(Extracted records)
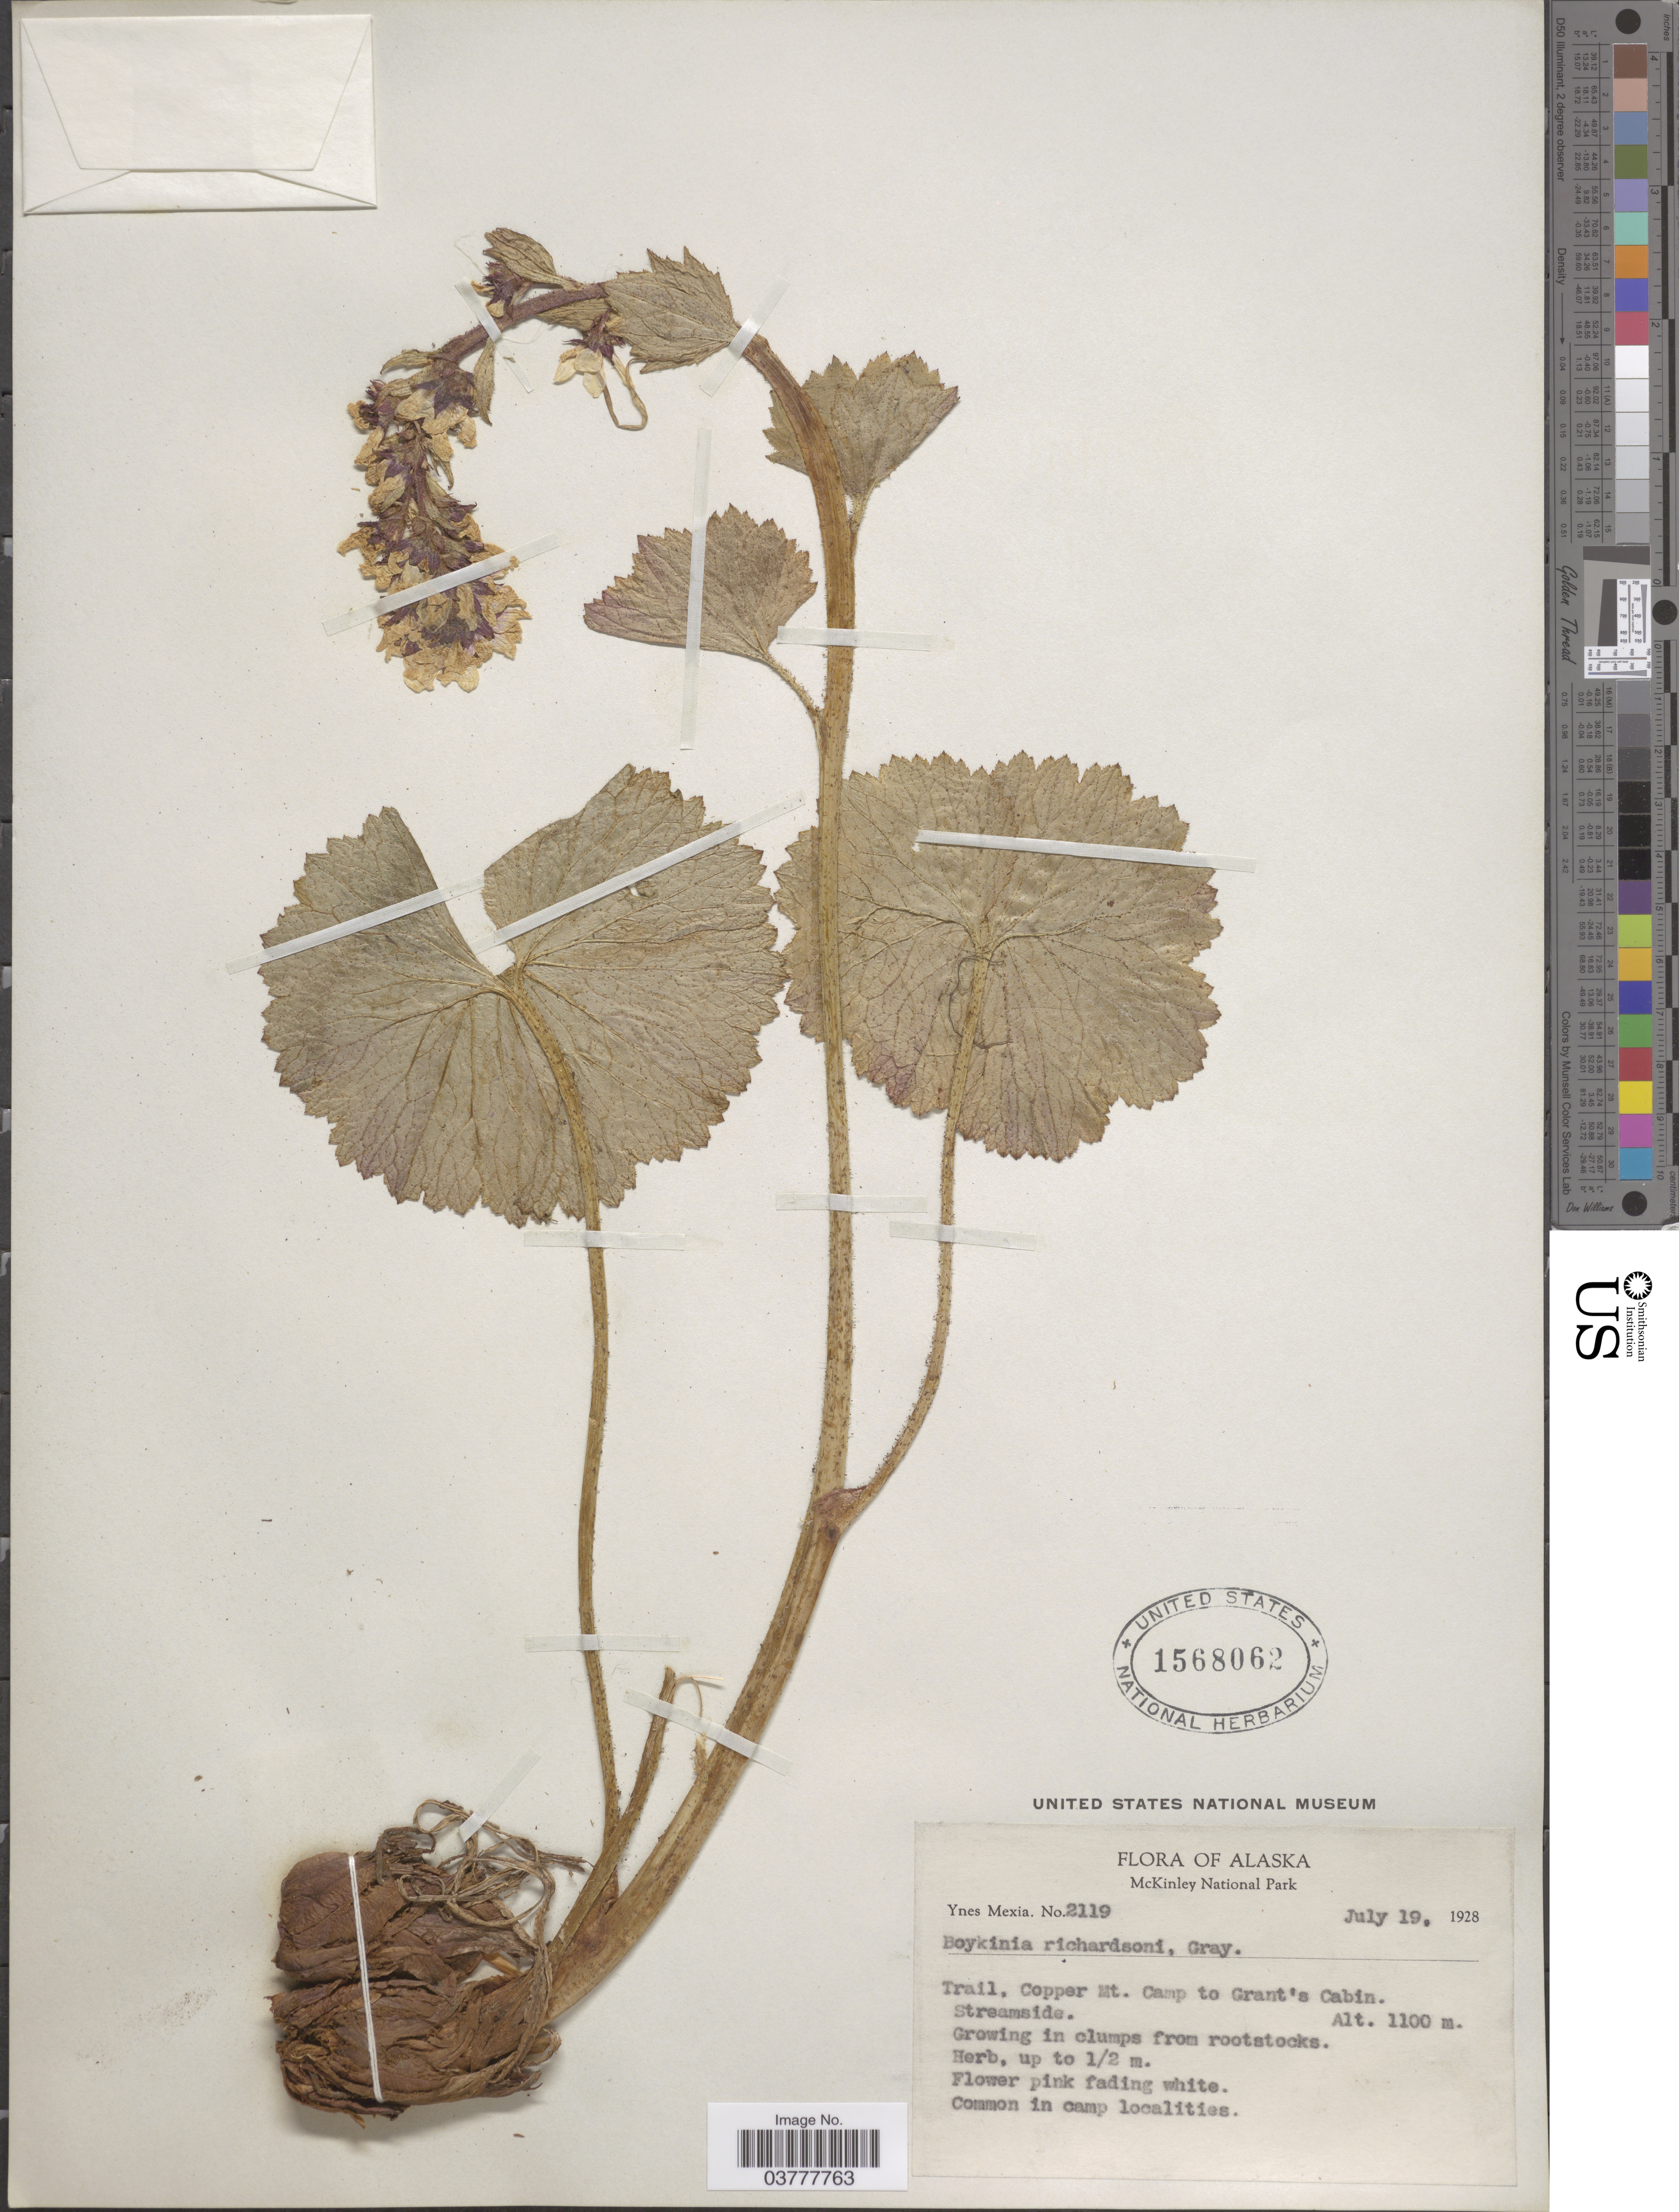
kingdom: Plantae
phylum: Tracheophyta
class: Magnoliopsida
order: Saxifragales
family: Saxifragaceae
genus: Boykinia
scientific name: Boykinia richardsonii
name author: (Hook.) A. Gray ex B.D. Jacks.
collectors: Y. Mexia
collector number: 2119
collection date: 1928-07-19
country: United States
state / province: Alaska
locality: McKinley National Park. Trail, Copper Mt. Camp to Grant's Cabin.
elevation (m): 1100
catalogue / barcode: US 1568062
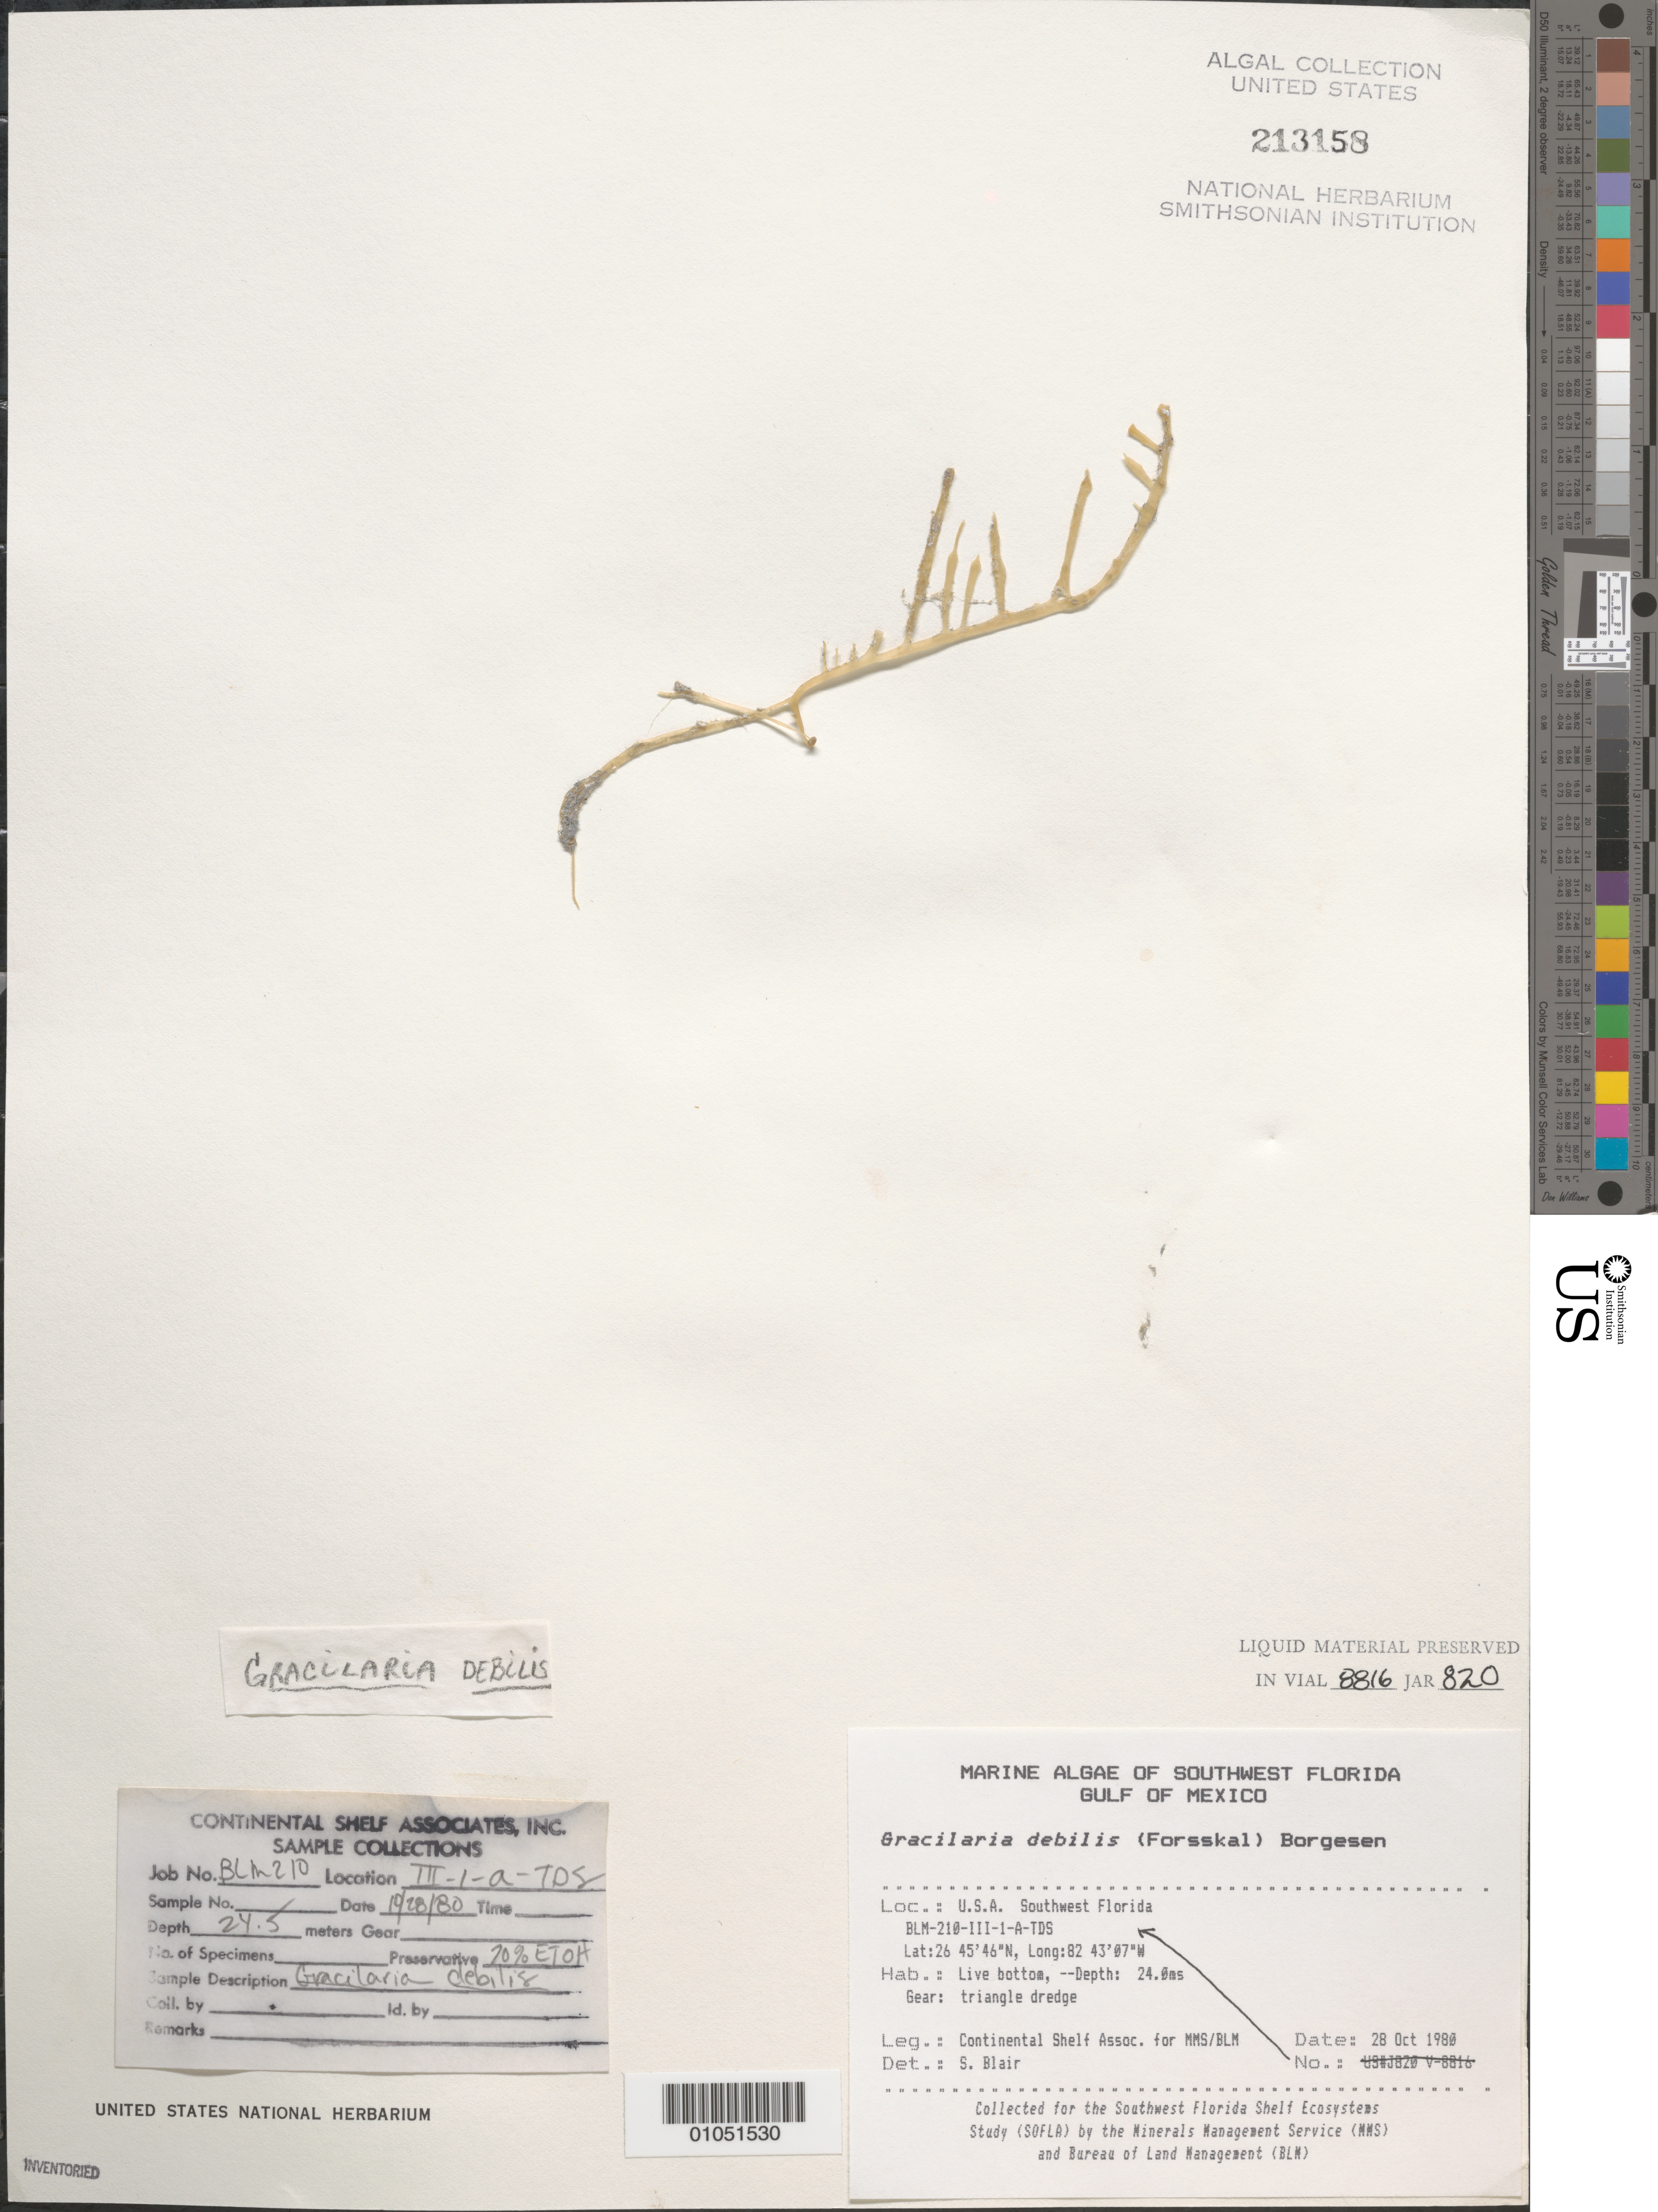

▶ **Given task**: Copy out the data word for word, starting at the line that contains "order: Saxifragales" and ending at the last line of the data. Leave the pictures out.

▶ **Output for this task**:
order: Saxifragales
family: Saxifragaceae
genus: Boykinia
scientific name: Boykinia richardsonii
name author: (Hook.) A. Gray ex B.D. Jacks.
collectors: Y. Mexia
collector number: 2119
collection date: 1928-07-19
country: United States
state / province: Alaska
locality: McKinley National Park. Trail, Copper Mt. Camp to Grant's Cabin.
elevation (m): 1100
catalogue / barcode: US 1568062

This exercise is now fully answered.